The problem: After finding "list [180, 1355, 1133, 1472]" in the data, write out its line and all following lines without change, up to and including the last one. Leave out pictures.

START Data records

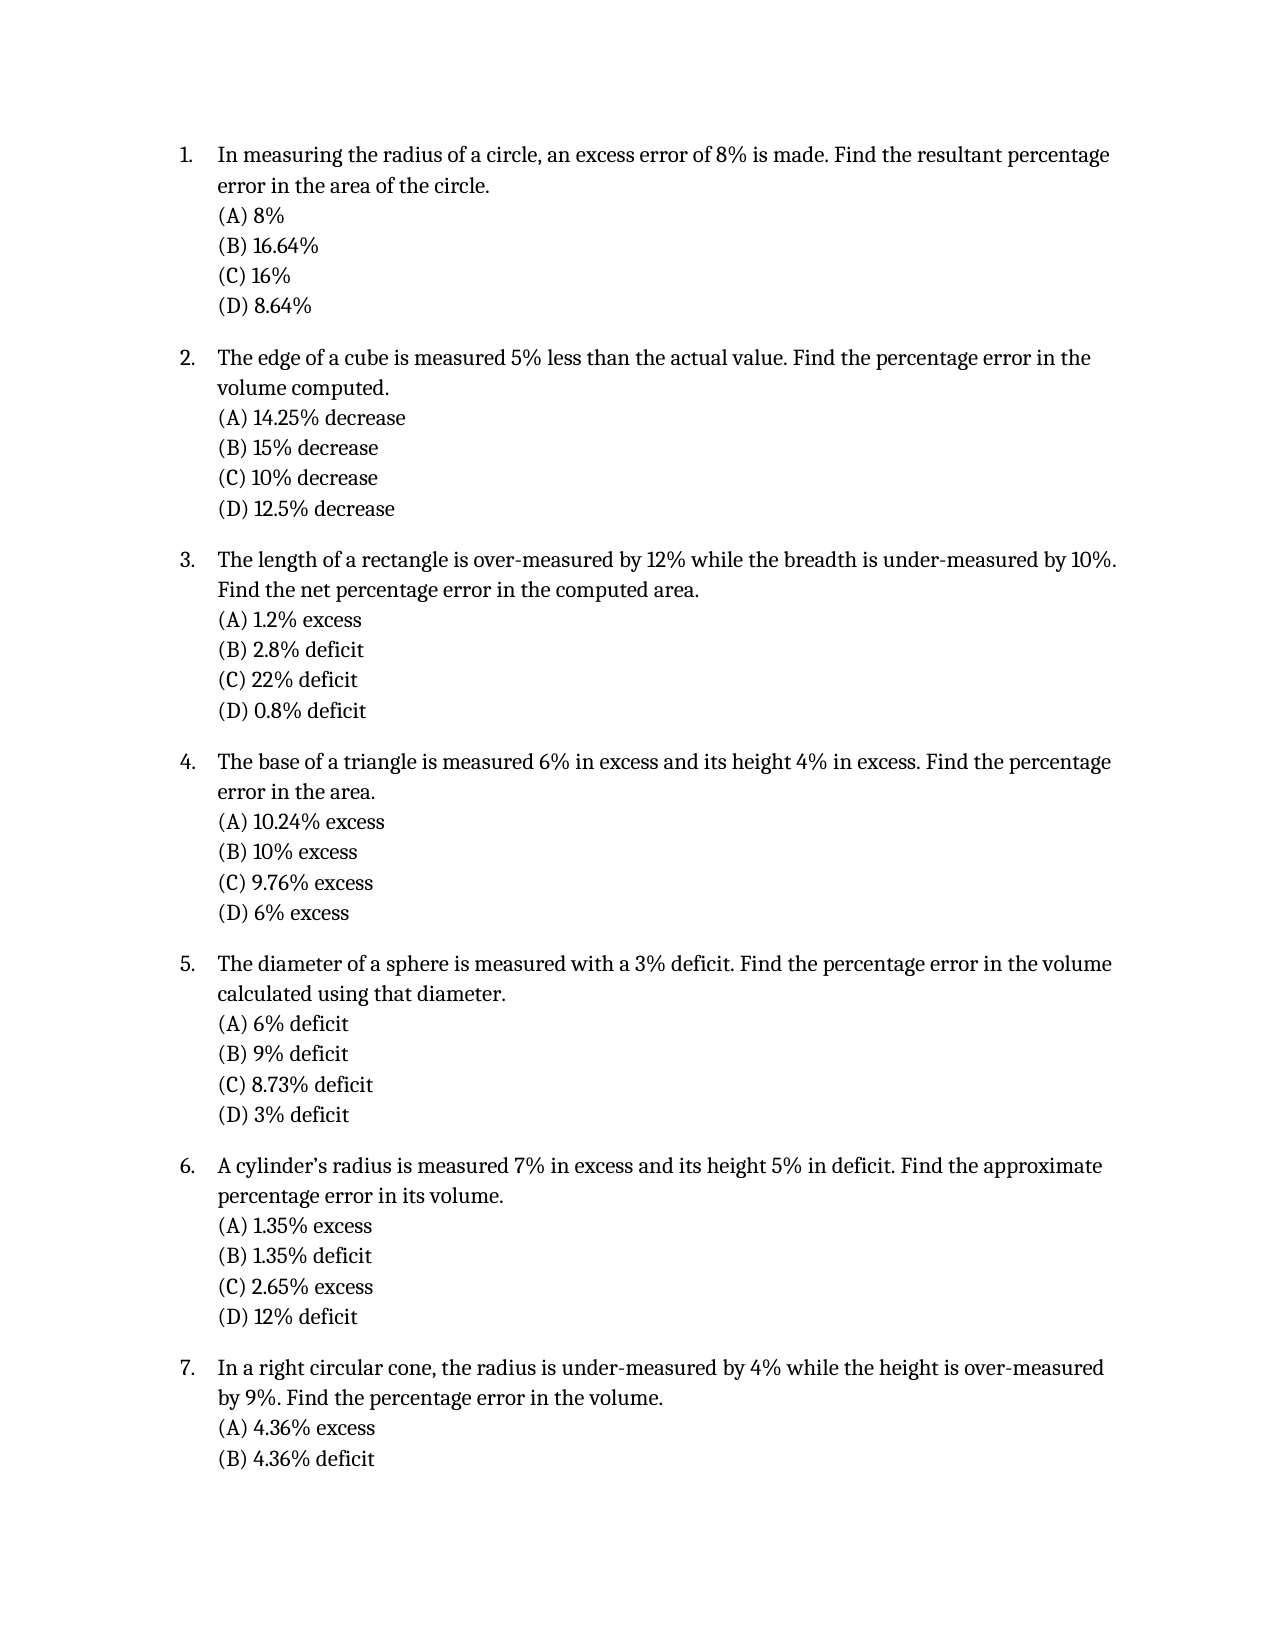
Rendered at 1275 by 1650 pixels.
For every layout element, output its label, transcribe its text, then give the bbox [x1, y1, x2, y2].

list The diameter of a sphere is measured with a 3% deficit. Find the percentage error in the volume calculated using that diameter. (A) 6% deficit (B) 9% deficit (C) 8.73% deficit (D) 3% deficit [180, 951, 1133, 1128]
list A cylinder’s radius is measured 7% in excess and its height 5% in deficit. Find the approximate percentage error in its volume. (A) 1.35% excess (B) 1.35% deficit (C) 2.65% excess (D) 12% deficit [180, 1153, 1133, 1330]
list In measuring the radius of a circle, an excess error of 8% is made. Find the resultant percentage error in the area of the circle. (A) 8% (B) 16.64% (C) 16% (D) 8.64% [180, 142, 1133, 319]
list The edge of a cube is measured 5% less than the actual value. Find the percentage error in the volume computed. (A) 14.25% decrease (B) 15% decrease (C) 10% decrease (D) 12.5% decrease [180, 344, 1133, 522]
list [180, 1355, 1133, 1472]
list The base of a triangle is measured 6% in excess and its height 4% in excess. Find the percentage error in the area. (A) 10.24% excess (B) 10% excess (C) 9.76% excess (D) 6% excess [180, 748, 1133, 926]
list The length of a rectangle is over-measured by 12% while the breadth is under-measured by 10%. Find the net percentage error in the computed area. (A) 1.2% excess (B) 2.8% deficit (C) 22% deficit (D) 0.8% deficit [180, 546, 1133, 724]
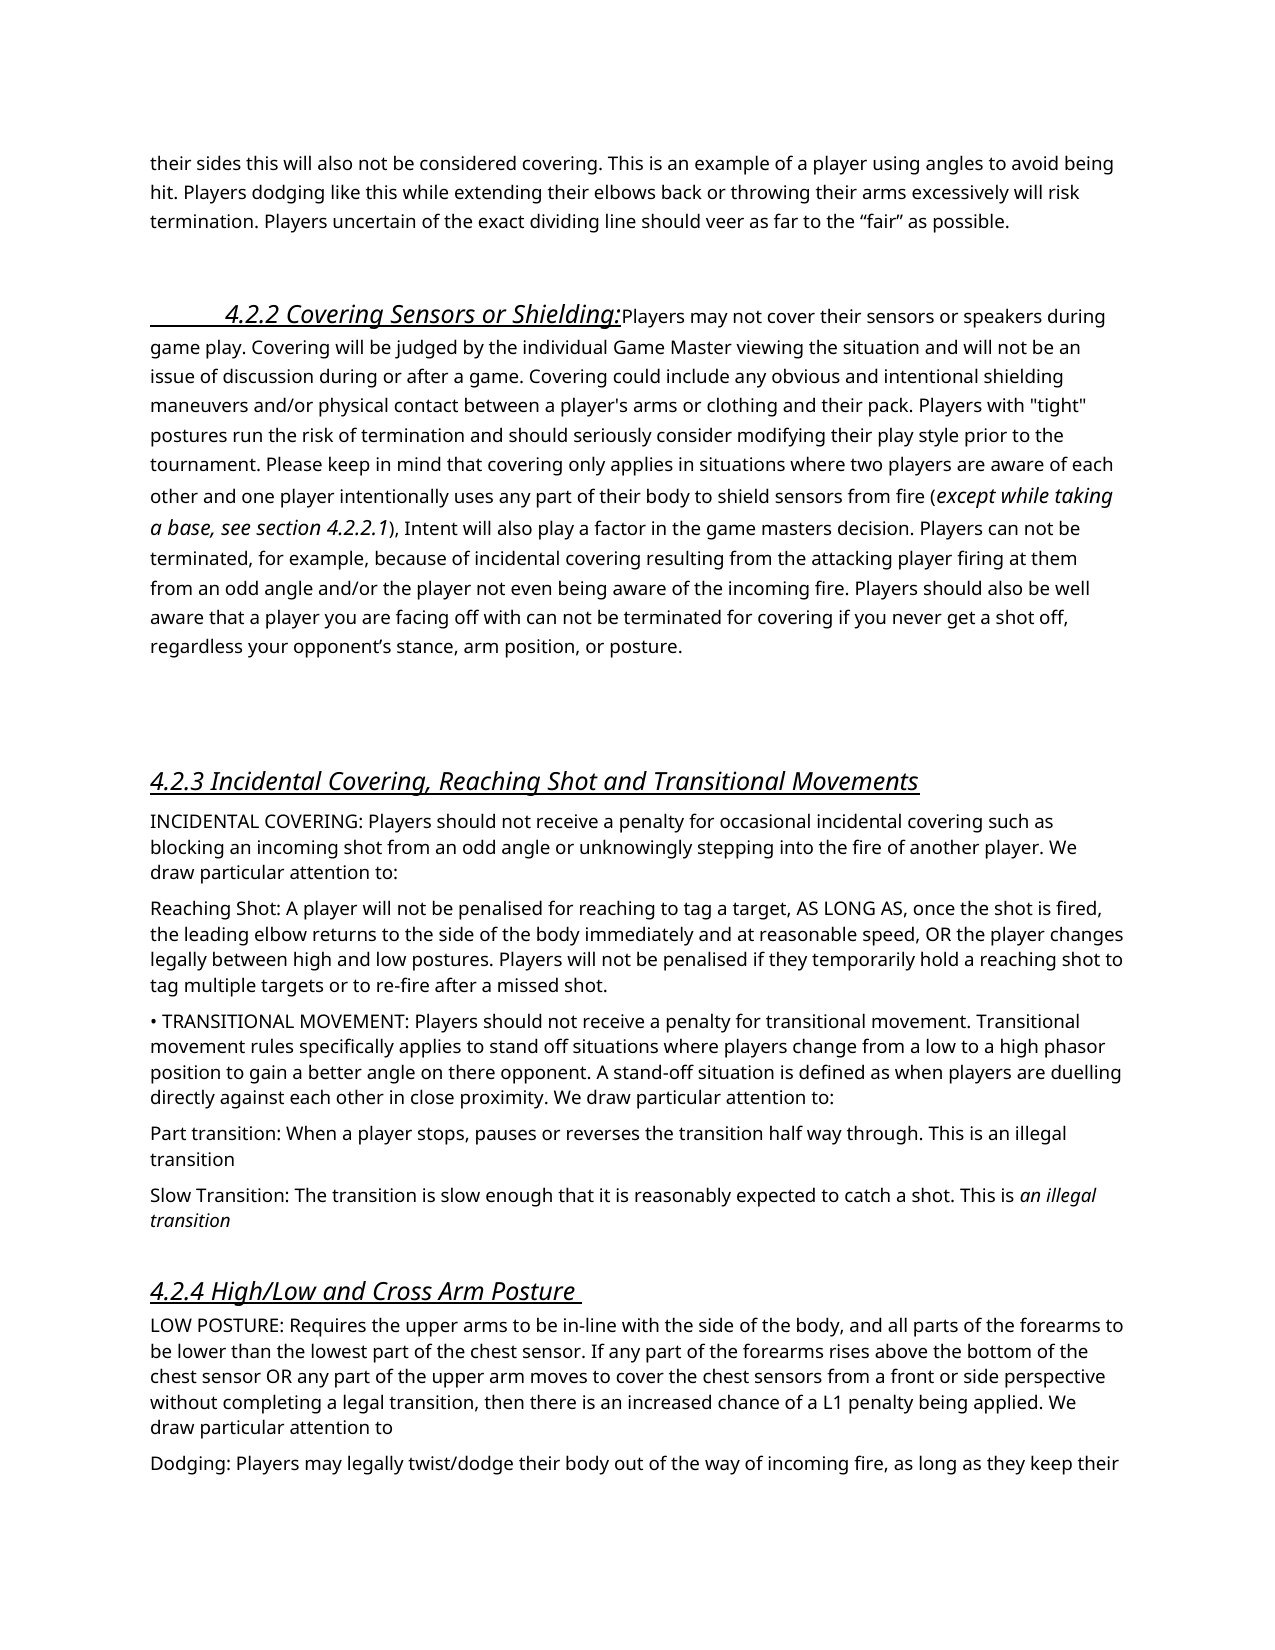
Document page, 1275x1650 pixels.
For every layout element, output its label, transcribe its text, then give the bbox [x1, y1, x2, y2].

END Data records

Written answer:
list [180, 1355, 1133, 1472]
list The base of a triangle is measured 6% in excess and its height 4% in excess. Find the percentage error in the area. (A) 10.24% excess (B) 10% excess (C) 9.76% excess (D) 6% excess [180, 748, 1133, 926]
list The length of a rectangle is over-measured by 12% while the breadth is under-measured by 10%. Find the net percentage error in the computed area. (A) 1.2% excess (B) 2.8% deficit (C) 22% deficit (D) 0.8% deficit [180, 546, 1133, 724]
Document page, 1275x1650 pixels.
For every layout element, output its label, transcribe its text, then give the bbox [x1, y1, x2, y2].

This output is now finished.